**INSTRUCTIONS FOR THE TASK:** When you reach the line containing "X134368Y162784D01*" in the records below, start copying exactly, and stop once you have copied the line containing "X132986Y164670D01*".

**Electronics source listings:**
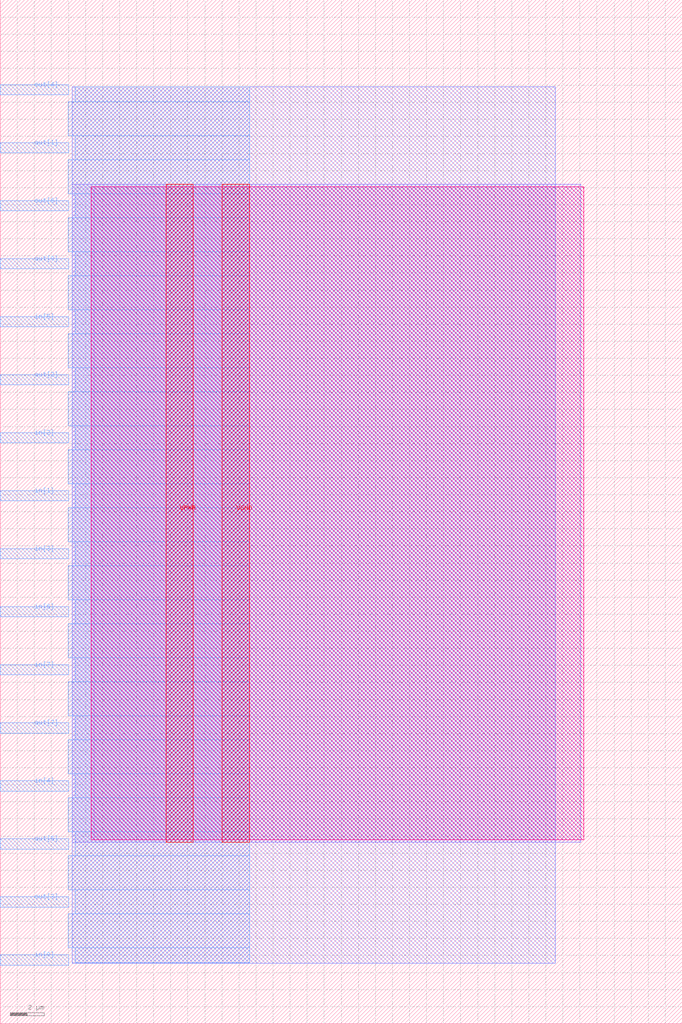
<source format=lef>
VERSION 5.7 ;
  NOWIREEXTENSIONATPIN ON ;
  DIVIDERCHAR "/" ;
  BUSBITCHARS "[]" ;
MACRO project1
  CLASS BLOCK ;
  FOREIGN project1 ;
  ORIGIN 0.000 0.000 ;
  SIZE 40.000 BY 60.000 ;
  PIN VGND
    DIRECTION INOUT ;
    USE GROUND ;
    PORT
      LAYER met4 ;
        RECT 13.020 10.640 14.620 49.200 ;
    END
  END VGND
  PIN VPWR
    DIRECTION INOUT ;
    USE POWER ;
    PORT
      LAYER met4 ;
        RECT 9.720 10.640 11.320 49.200 ;
    END
  END VPWR
  PIN in[0]
    DIRECTION INPUT ;
    USE SIGNAL ;
    ANTENNAGATEAREA 0.126000 ;
    PORT
      LAYER met3 ;
        RECT 0.000 3.440 4.000 4.040 ;
    END
  END in[0]
  PIN in[1]
    DIRECTION INPUT ;
    USE SIGNAL ;
    ANTENNAGATEAREA 0.196500 ;
    PORT
      LAYER met3 ;
        RECT 0.000 30.640 4.000 31.240 ;
    END
  END in[1]
  PIN in[2]
    DIRECTION INPUT ;
    USE SIGNAL ;
    ANTENNAGATEAREA 0.196500 ;
    PORT
      LAYER met3 ;
        RECT 0.000 34.040 4.000 34.640 ;
    END
  END in[2]
  PIN in[3]
    DIRECTION INPUT ;
    USE SIGNAL ;
    ANTENNAGATEAREA 0.196500 ;
    PORT
      LAYER met3 ;
        RECT 0.000 27.240 4.000 27.840 ;
    END
  END in[3]
  PIN in[4]
    DIRECTION INPUT ;
    USE SIGNAL ;
    ANTENNAGATEAREA 0.196500 ;
    PORT
      LAYER met3 ;
        RECT 0.000 13.640 4.000 14.240 ;
    END
  END in[4]
  PIN in[5]
    DIRECTION INPUT ;
    USE SIGNAL ;
    ANTENNAGATEAREA 0.196500 ;
    PORT
      LAYER met3 ;
        RECT 0.000 40.840 4.000 41.440 ;
    END
  END in[5]
  PIN in[6]
    DIRECTION INPUT ;
    USE SIGNAL ;
    ANTENNAGATEAREA 0.196500 ;
    PORT
      LAYER met3 ;
        RECT 0.000 23.840 4.000 24.440 ;
    END
  END in[6]
  PIN in[7]
    DIRECTION INPUT ;
    USE SIGNAL ;
    ANTENNAGATEAREA 0.196500 ;
    PORT
      LAYER met3 ;
        RECT 0.000 20.440 4.000 21.040 ;
    END
  END in[7]
  PIN out[0]
    DIRECTION OUTPUT ;
    USE SIGNAL ;
    ANTENNADIFFAREA 0.445500 ;
    PORT
      LAYER met3 ;
        RECT 0.000 44.240 4.000 44.840 ;
    END
  END out[0]
  PIN out[1]
    DIRECTION OUTPUT ;
    USE SIGNAL ;
    ANTENNADIFFAREA 0.445500 ;
    PORT
      LAYER met3 ;
        RECT 0.000 51.040 4.000 51.640 ;
    END
  END out[1]
  PIN out[2]
    DIRECTION OUTPUT ;
    USE SIGNAL ;
    ANTENNADIFFAREA 0.445500 ;
    PORT
      LAYER met3 ;
        RECT 0.000 37.440 4.000 38.040 ;
    END
  END out[2]
  PIN out[3]
    DIRECTION OUTPUT ;
    USE SIGNAL ;
    ANTENNADIFFAREA 0.445500 ;
    PORT
      LAYER met3 ;
        RECT 0.000 6.840 4.000 7.440 ;
    END
  END out[3]
  PIN out[4]
    DIRECTION OUTPUT ;
    USE SIGNAL ;
    ANTENNADIFFAREA 0.795200 ;
    PORT
      LAYER met3 ;
        RECT 0.000 54.440 4.000 55.040 ;
    END
  END out[4]
  PIN out[5]
    DIRECTION OUTPUT ;
    USE SIGNAL ;
    ANTENNADIFFAREA 0.445500 ;
    PORT
      LAYER met3 ;
        RECT 0.000 10.240 4.000 10.840 ;
    END
  END out[5]
  PIN out[6]
    DIRECTION OUTPUT ;
    USE SIGNAL ;
    ANTENNADIFFAREA 0.445500 ;
    PORT
      LAYER met3 ;
        RECT 0.000 47.640 4.000 48.240 ;
    END
  END out[6]
  PIN out[7]
    DIRECTION OUTPUT ;
    USE SIGNAL ;
    ANTENNADIFFAREA 0.445500 ;
    PORT
      LAYER met3 ;
        RECT 0.000 17.040 4.000 17.640 ;
    END
  END out[7]
  OBS
      LAYER nwell ;
        RECT 5.330 10.795 34.230 49.045 ;
      LAYER li1 ;
        RECT 5.520 10.795 34.040 49.045 ;
      LAYER met1 ;
        RECT 4.210 10.640 34.040 49.200 ;
      LAYER met2 ;
        RECT 4.230 3.555 32.560 54.925 ;
      LAYER met3 ;
        RECT 4.400 54.040 14.610 54.905 ;
        RECT 3.990 52.040 14.610 54.040 ;
        RECT 4.400 50.640 14.610 52.040 ;
        RECT 3.990 48.640 14.610 50.640 ;
        RECT 4.400 47.240 14.610 48.640 ;
        RECT 3.990 45.240 14.610 47.240 ;
        RECT 4.400 43.840 14.610 45.240 ;
        RECT 3.990 41.840 14.610 43.840 ;
        RECT 4.400 40.440 14.610 41.840 ;
        RECT 3.990 38.440 14.610 40.440 ;
        RECT 4.400 37.040 14.610 38.440 ;
        RECT 3.990 35.040 14.610 37.040 ;
        RECT 4.400 33.640 14.610 35.040 ;
        RECT 3.990 31.640 14.610 33.640 ;
        RECT 4.400 30.240 14.610 31.640 ;
        RECT 3.990 28.240 14.610 30.240 ;
        RECT 4.400 26.840 14.610 28.240 ;
        RECT 3.990 24.840 14.610 26.840 ;
        RECT 4.400 23.440 14.610 24.840 ;
        RECT 3.990 21.440 14.610 23.440 ;
        RECT 4.400 20.040 14.610 21.440 ;
        RECT 3.990 18.040 14.610 20.040 ;
        RECT 4.400 16.640 14.610 18.040 ;
        RECT 3.990 14.640 14.610 16.640 ;
        RECT 4.400 13.240 14.610 14.640 ;
        RECT 3.990 11.240 14.610 13.240 ;
        RECT 4.400 9.840 14.610 11.240 ;
        RECT 3.990 7.840 14.610 9.840 ;
        RECT 4.400 6.440 14.610 7.840 ;
        RECT 3.990 4.440 14.610 6.440 ;
        RECT 4.400 3.575 14.610 4.440 ;
  END
END project1
END LIBRARY


</source>
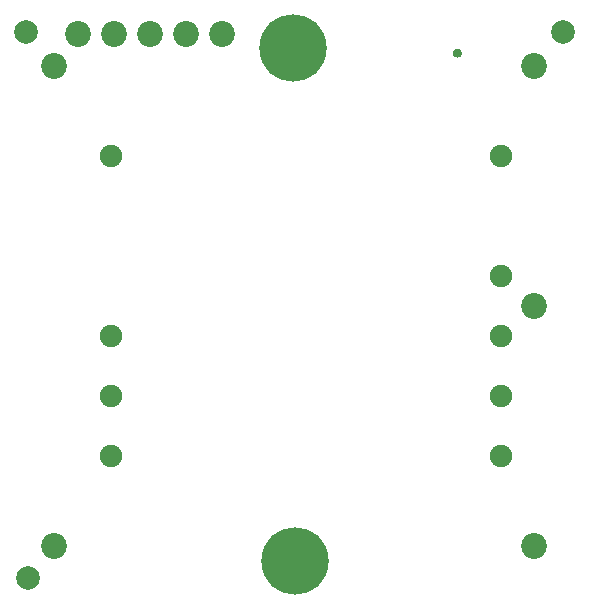
<source format=gts>
G04*
G04 #@! TF.GenerationSoftware,Altium Limited,Altium Designer,21.6.4 (81)*
G04*
G04 Layer_Color=8388736*
%FSLAX25Y25*%
%MOIN*%
G70*
G04*
G04 #@! TF.SameCoordinates,4529F259-1C2A-4C1D-AD44-B5440C422FEC*
G04*
G04*
G04 #@! TF.FilePolarity,Negative*
G04*
G01*
G75*
%ADD10C,0.07874*%
%ADD11C,0.08622*%
%ADD12C,0.22441*%
%ADD13C,0.06543*%
%ADD14C,0.06394*%
%ADD15C,0.00394*%
%ADD16C,0.07480*%
G36*
X135258Y165551D02*
X135278Y165546D01*
X135308Y165516D01*
X135318Y165511D01*
X135328Y165501D01*
X135338Y165496D01*
X135351Y165479D01*
X135373Y165456D01*
X135383Y165451D01*
X135408Y165426D01*
X135418Y165421D01*
X135443Y165411D01*
X135463Y165406D01*
X135490Y165384D01*
X135508Y165366D01*
X135518Y165361D01*
X135545Y165334D01*
X135550Y165324D01*
X135558Y165316D01*
X135568Y165311D01*
X135590Y165289D01*
X135595Y165279D01*
X135620Y165254D01*
X135625Y165244D01*
X135635Y165219D01*
X135640Y165199D01*
X135650Y165189D01*
X135655Y165179D01*
X135680Y165154D01*
X135685Y165144D01*
X135707Y165117D01*
X135720Y165104D01*
X135737Y165057D01*
X135750Y165039D01*
X135765Y165024D01*
X135770Y165015D01*
X135805Y164970D01*
X135815Y164960D01*
X135825Y164920D01*
X135829Y164880D01*
X135864Y164805D01*
X135874Y164765D01*
X135879Y164730D01*
X135909Y164665D01*
X135917Y164638D01*
X135922Y164583D01*
X135927Y164553D01*
X135934Y164525D01*
X135944Y164501D01*
X135954Y164466D01*
X135959Y164416D01*
X135969Y164281D01*
X135962Y164184D01*
X135957Y164124D01*
X135952Y164094D01*
X135937Y164054D01*
X135932Y164034D01*
X135924Y164007D01*
X135919Y163957D01*
X135914Y163922D01*
X135909Y163907D01*
X135884Y163852D01*
X135874Y163817D01*
X135870Y163777D01*
X135820Y163672D01*
X135800Y163637D01*
X135770Y163573D01*
X135750Y163538D01*
X135730Y163493D01*
X135710Y163458D01*
X135690Y163438D01*
X135685Y163428D01*
X135667Y163405D01*
X135657Y163400D01*
X135625Y163368D01*
X135623Y163361D01*
X135612Y163356D01*
X135580Y163323D01*
X135575Y163313D01*
X135545Y163288D01*
X135386Y163128D01*
X135383Y163121D01*
X135373Y163116D01*
X135341Y163084D01*
X135336Y163074D01*
X135318Y163061D01*
X135291Y163039D01*
X135278Y163026D01*
X135253Y163016D01*
X135233Y163011D01*
X135208Y162996D01*
X135198Y162986D01*
X135163Y162971D01*
X135131Y162959D01*
X135104Y162942D01*
X135049Y162917D01*
X134974Y162882D01*
X134954Y162877D01*
X134889Y162872D01*
X134869Y162867D01*
X134822Y162849D01*
X134779Y162837D01*
X134759Y162832D01*
X134710Y162827D01*
X134675Y162822D01*
X134627Y162814D01*
X134607Y162809D01*
X134567Y162794D01*
X134542Y162789D01*
X134502Y162784D01*
X134435Y162777D01*
X134368Y162784D01*
X134328Y162789D01*
X134303Y162794D01*
X134275Y162807D01*
X134248Y162814D01*
X134218Y162819D01*
X134151Y162827D01*
X134098Y162834D01*
X134078Y162839D01*
X134046Y162852D01*
X134011Y162867D01*
X133976Y162872D01*
X133956Y162877D01*
X133924Y162889D01*
X133861Y162917D01*
X133826Y162922D01*
X133797Y162926D01*
X133769Y162949D01*
X133756Y162961D01*
X133722Y162981D01*
X133697Y163006D01*
X133672Y163016D01*
X133639Y163029D01*
X133609Y163049D01*
X133582Y163061D01*
X133542Y163076D01*
X133512Y163106D01*
X133502Y163111D01*
X133470Y163144D01*
X133467Y163151D01*
X133457Y163156D01*
X133258Y163356D01*
X133248Y163361D01*
X133228Y163391D01*
X133200Y163418D01*
X133190Y163443D01*
X133175Y163483D01*
X133165Y163493D01*
X133160Y163503D01*
X133145Y163538D01*
X133133Y163570D01*
X133100Y163602D01*
X133096Y163612D01*
X133071Y163647D01*
X133061Y163657D01*
X133051Y163682D01*
X133046Y163717D01*
X133038Y163745D01*
X133028Y163770D01*
X133001Y163832D01*
X132993Y163879D01*
X132978Y163919D01*
X132971Y163947D01*
X132966Y163967D01*
X132958Y164084D01*
X132953Y164214D01*
X132951Y164356D01*
X132956Y164371D01*
X132961Y164550D01*
X132966Y164566D01*
X132971Y164635D01*
X132986Y164670D01*
X132996Y164705D01*
X133003Y164748D01*
X133013Y164772D01*
X133041Y164830D01*
X133046Y164865D01*
X133053Y164897D01*
X133063Y164922D01*
X133075Y164935D01*
X133090Y164970D01*
X133096Y164989D01*
X133110Y165015D01*
X133135Y165039D01*
X133140Y165049D01*
X133163Y165082D01*
X133170Y165084D01*
X133175Y165094D01*
X133190Y165129D01*
X133210Y165164D01*
X133235Y165189D01*
X133240Y165199D01*
X133462Y165421D01*
X133470Y165424D01*
X133475Y165434D01*
X133507Y165466D01*
X133517Y165471D01*
X133542Y165496D01*
X133567Y165506D01*
X133599Y165518D01*
X133622Y165541D01*
X133632Y165546D01*
X133642Y165556D01*
X133667Y165571D01*
X133692Y165596D01*
X133747Y165616D01*
X133782Y165641D01*
X133829Y165658D01*
X133846Y165666D01*
X133886Y165691D01*
X133946Y165700D01*
X133993Y165718D01*
X134021Y165730D01*
X134061Y165740D01*
X134126Y165745D01*
X134146Y165750D01*
X134196Y165755D01*
X134211Y165760D01*
X134260Y165775D01*
X134280Y165780D01*
X134330Y165785D01*
X134465Y165795D01*
X134627Y165783D01*
X134647Y165778D01*
X134672Y165773D01*
X134704Y165760D01*
X134744Y165750D01*
X134807Y165743D01*
X134847Y165733D01*
X134872Y165723D01*
X134879Y165716D01*
X134929Y165700D01*
X134969Y165696D01*
X135044Y165661D01*
X135084Y165651D01*
X135124Y165646D01*
X135151Y165623D01*
X135163Y165611D01*
X135198Y165591D01*
X135223Y165566D01*
X135248Y165556D01*
X135256Y165553D01*
X135258Y165551D01*
D02*
G37*
G54D10*
X-9350Y171358D02*
D03*
X-8661Y-10630D02*
D03*
X169783Y171358D02*
D03*
G54D11*
X160000Y0D02*
D03*
Y160000D02*
D03*
X0D02*
D03*
Y0D02*
D03*
X56181Y170591D02*
D03*
X160158Y80079D02*
D03*
X8181Y170591D02*
D03*
X20181D02*
D03*
X32181D02*
D03*
X44181D02*
D03*
G54D12*
X79685Y165905D02*
D03*
X80472Y-4961D02*
D03*
G54D13*
X149016Y130079D02*
D03*
Y90079D02*
D03*
Y70079D02*
D03*
Y50079D02*
D03*
Y30079D02*
D03*
G54D14*
X19016Y130079D02*
D03*
Y70079D02*
D03*
Y30079D02*
D03*
Y50079D02*
D03*
G54D15*
X17323Y151969D02*
D03*
Y7874D02*
D03*
X139764Y-3937D02*
D03*
X142520Y157874D02*
D03*
G54D16*
X19016Y50079D02*
D03*
X149016Y30079D02*
D03*
Y50079D02*
D03*
Y70079D02*
D03*
X19016Y30079D02*
D03*
Y70079D02*
D03*
X149016Y90079D02*
D03*
X19016Y130079D02*
D03*
X149016D02*
D03*
M02*

</source>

**OUTPUT:**
X134368Y162784D01*
X134328Y162789D01*
X134303Y162794D01*
X134275Y162807D01*
X134248Y162814D01*
X134218Y162819D01*
X134151Y162827D01*
X134098Y162834D01*
X134078Y162839D01*
X134046Y162852D01*
X134011Y162867D01*
X133976Y162872D01*
X133956Y162877D01*
X133924Y162889D01*
X133861Y162917D01*
X133826Y162922D01*
X133797Y162926D01*
X133769Y162949D01*
X133756Y162961D01*
X133722Y162981D01*
X133697Y163006D01*
X133672Y163016D01*
X133639Y163029D01*
X133609Y163049D01*
X133582Y163061D01*
X133542Y163076D01*
X133512Y163106D01*
X133502Y163111D01*
X133470Y163144D01*
X133467Y163151D01*
X133457Y163156D01*
X133258Y163356D01*
X133248Y163361D01*
X133228Y163391D01*
X133200Y163418D01*
X133190Y163443D01*
X133175Y163483D01*
X133165Y163493D01*
X133160Y163503D01*
X133145Y163538D01*
X133133Y163570D01*
X133100Y163602D01*
X133096Y163612D01*
X133071Y163647D01*
X133061Y163657D01*
X133051Y163682D01*
X133046Y163717D01*
X133038Y163745D01*
X133028Y163770D01*
X133001Y163832D01*
X132993Y163879D01*
X132978Y163919D01*
X132971Y163947D01*
X132966Y163967D01*
X132958Y164084D01*
X132953Y164214D01*
X132951Y164356D01*
X132956Y164371D01*
X132961Y164550D01*
X132966Y164566D01*
X132971Y164635D01*
X132986Y164670D01*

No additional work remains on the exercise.